*The problem*. Print the data exactly. Pictures stay out.

_ _ _ _ _ _ _

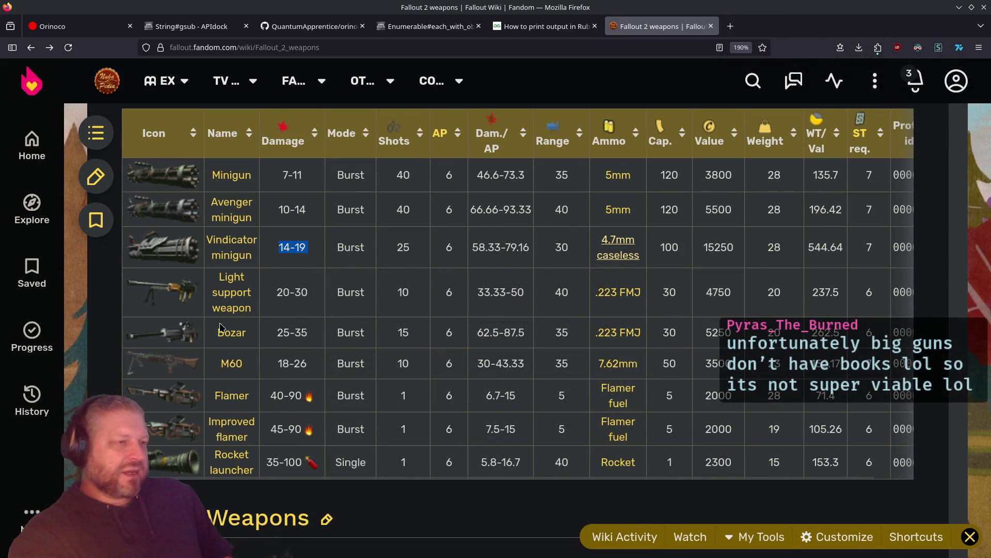
click(620, 335)
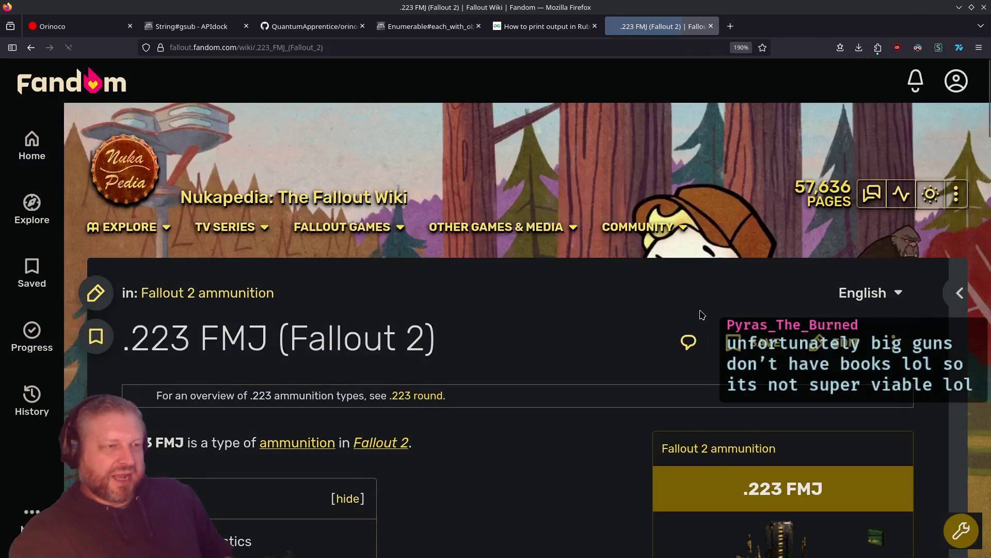
drag(712, 281, 679, 278)
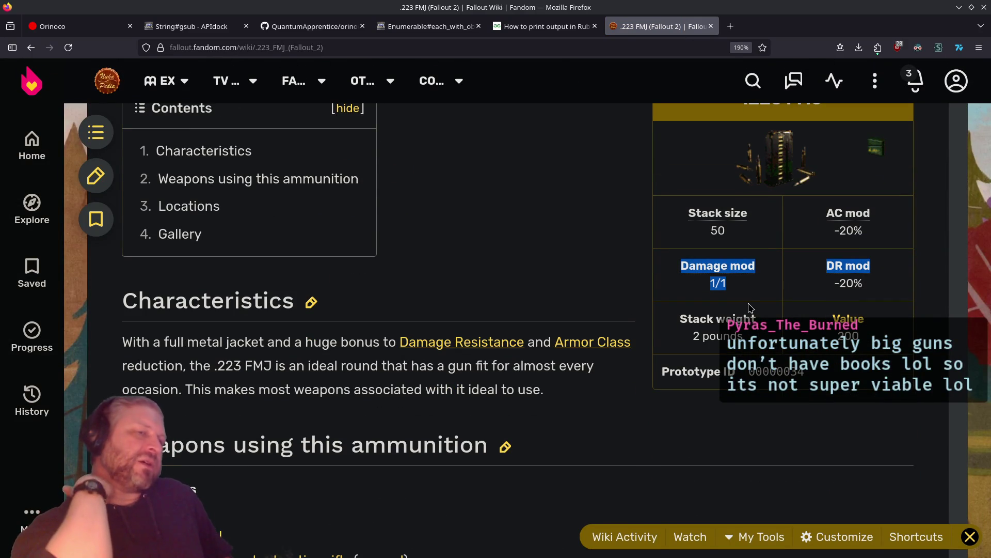
key(alt+Left)
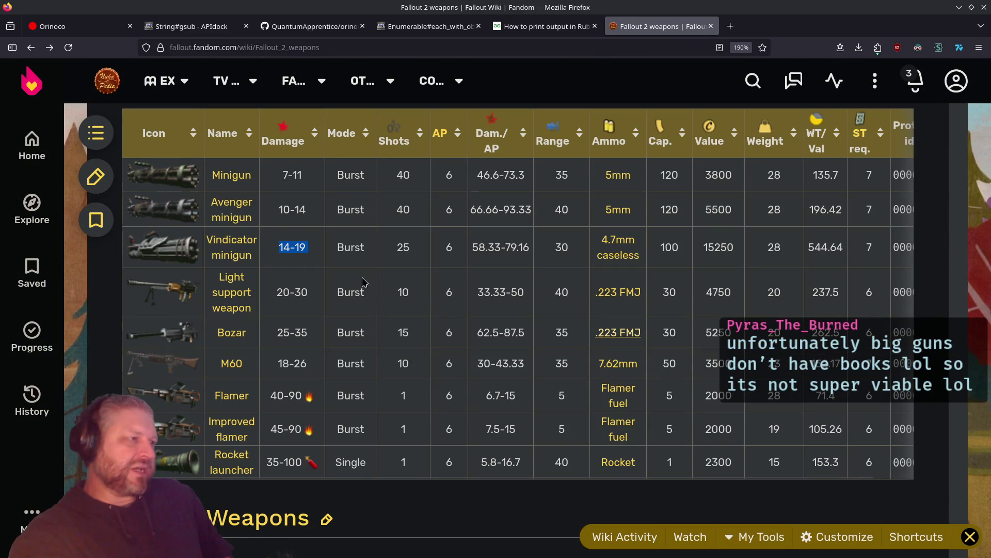
mouse_move(230, 253)
mouse_down()
mouse_move(408, 253)
mouse_move(309, 265)
mouse_up()
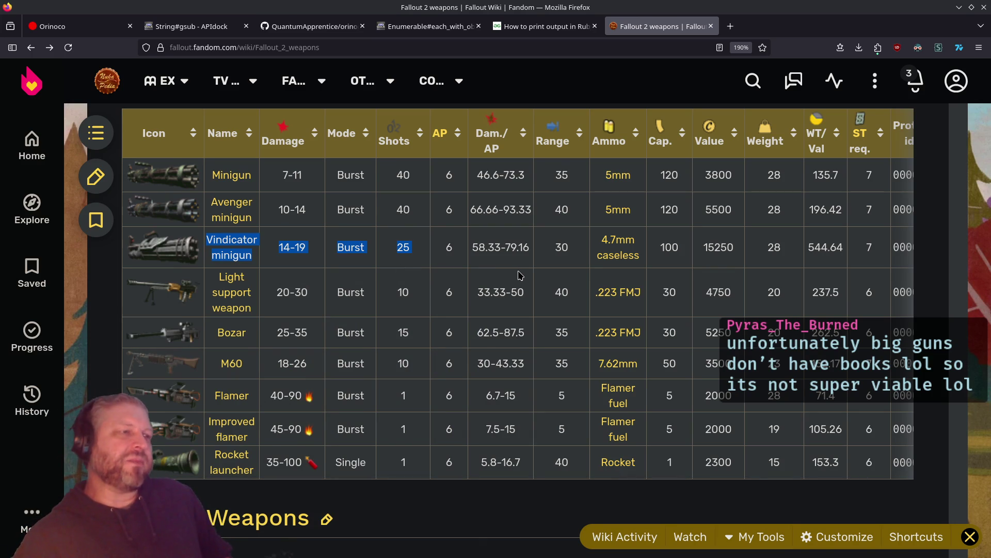
double_click(406, 244)
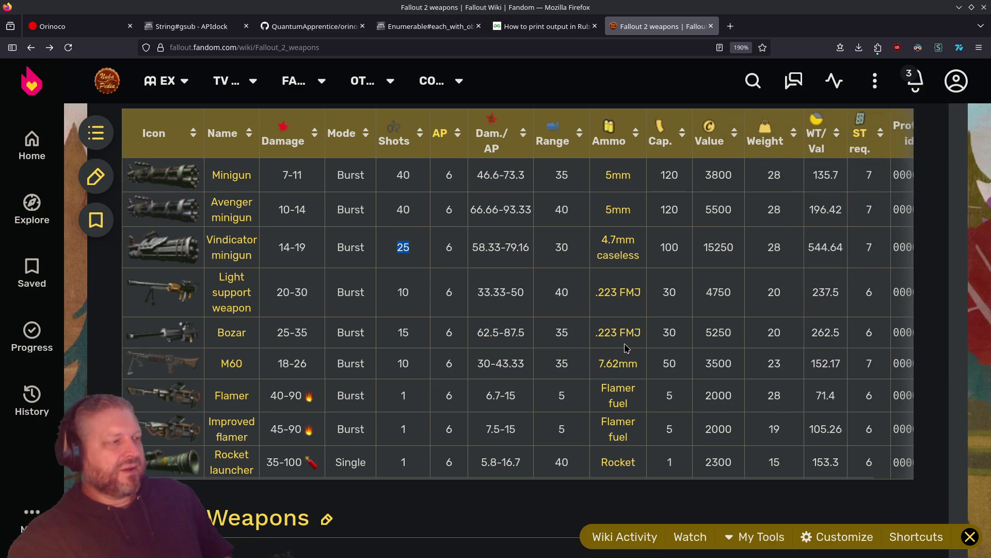
Open KCalc beside the weapons table, compute a 525 damage figure, then clear it
key(XF86Calculator)
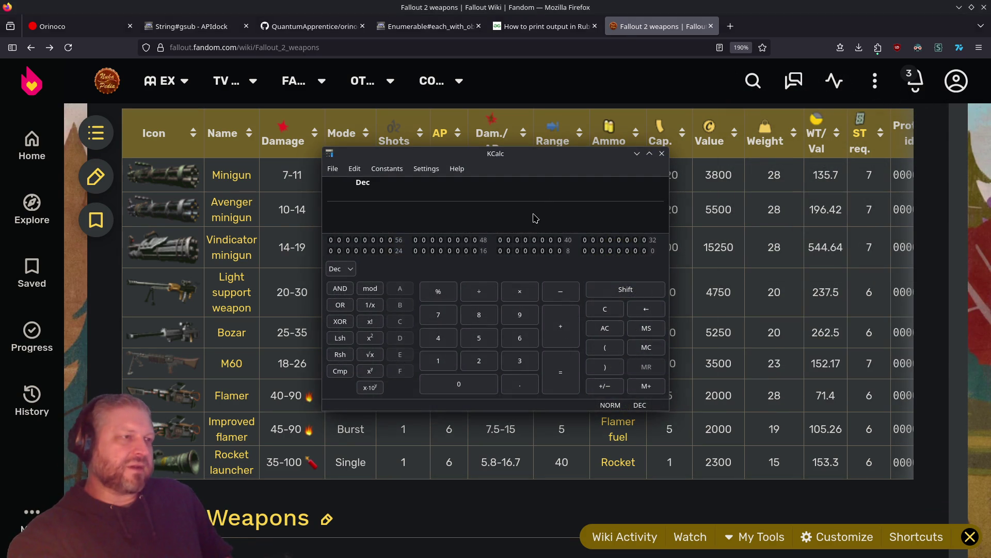
mouse_move(550, 154)
mouse_down()
mouse_move(865, 26)
mouse_move(872, 7)
mouse_up()
text(1)
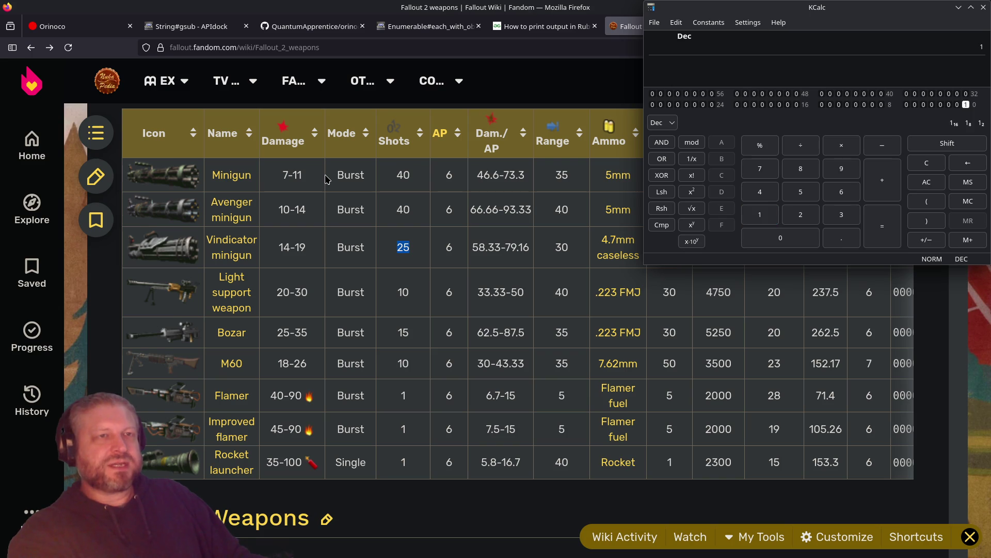
text(4*)
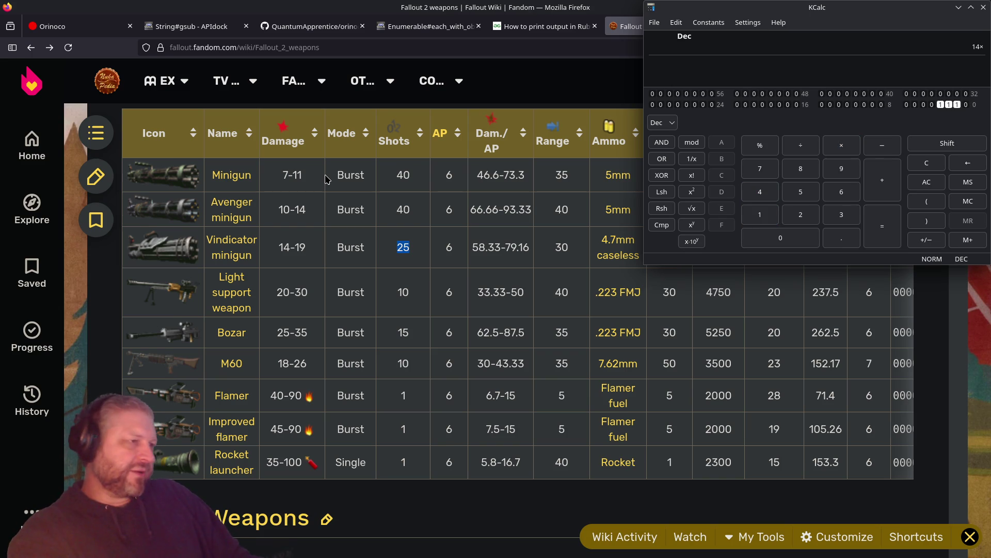
key(ctrl)
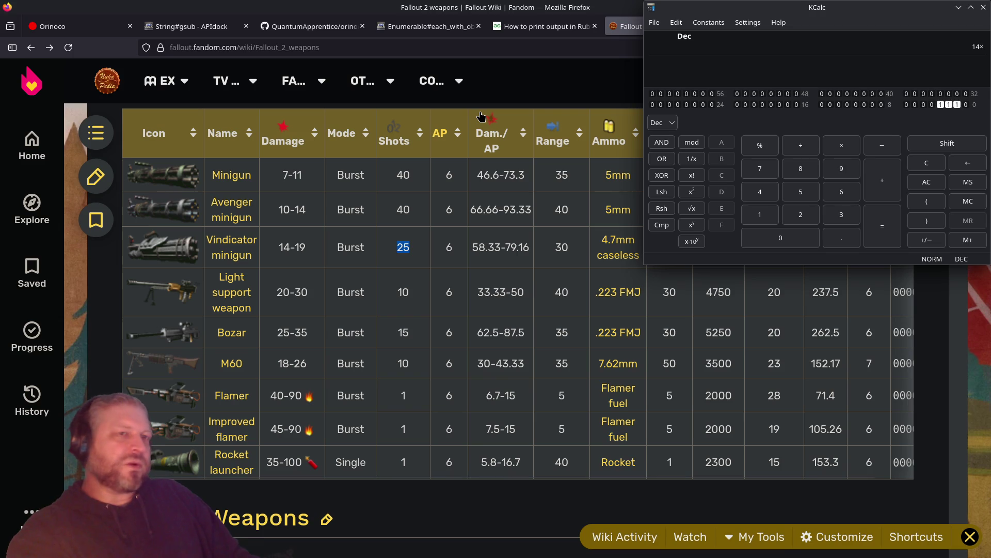
text(25*)
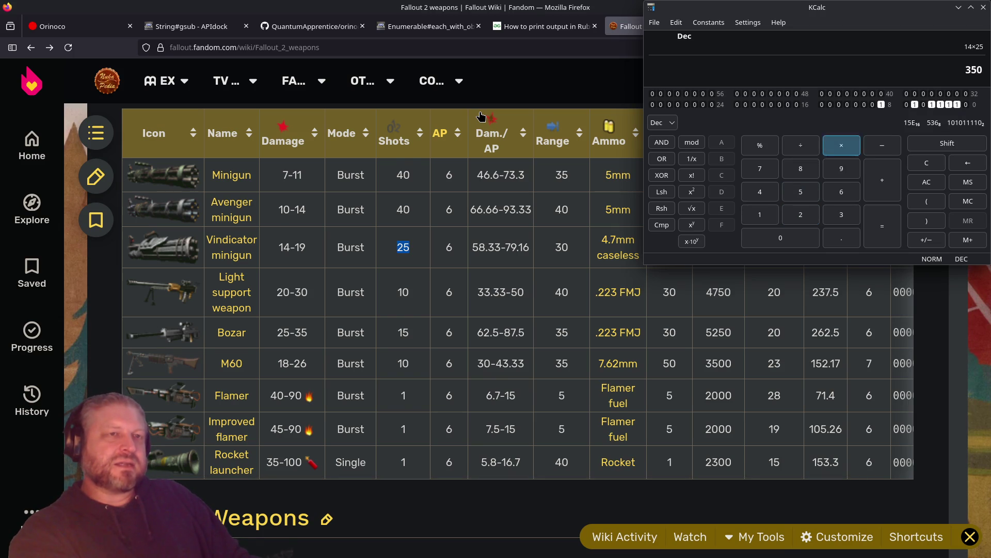
text(3/2)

_ _ _ _ _ _ _

*Response to this exercise*.
click(620, 335)
drag(712, 281, 679, 278)
key(alt+Left)
mouse_move(230, 253)
mouse_down()
mouse_move(408, 253)
mouse_move(309, 265)
mouse_up()
double_click(406, 244)
Open KCalc beside the weapons table, compute a 525 damage figure, then clear it
key(XF86Calculator)
mouse_move(550, 154)
mouse_down()
mouse_move(865, 26)
mouse_move(872, 7)
mouse_up()
text(1)
text(4*)
key(ctrl)
text(25*)
text(3/2)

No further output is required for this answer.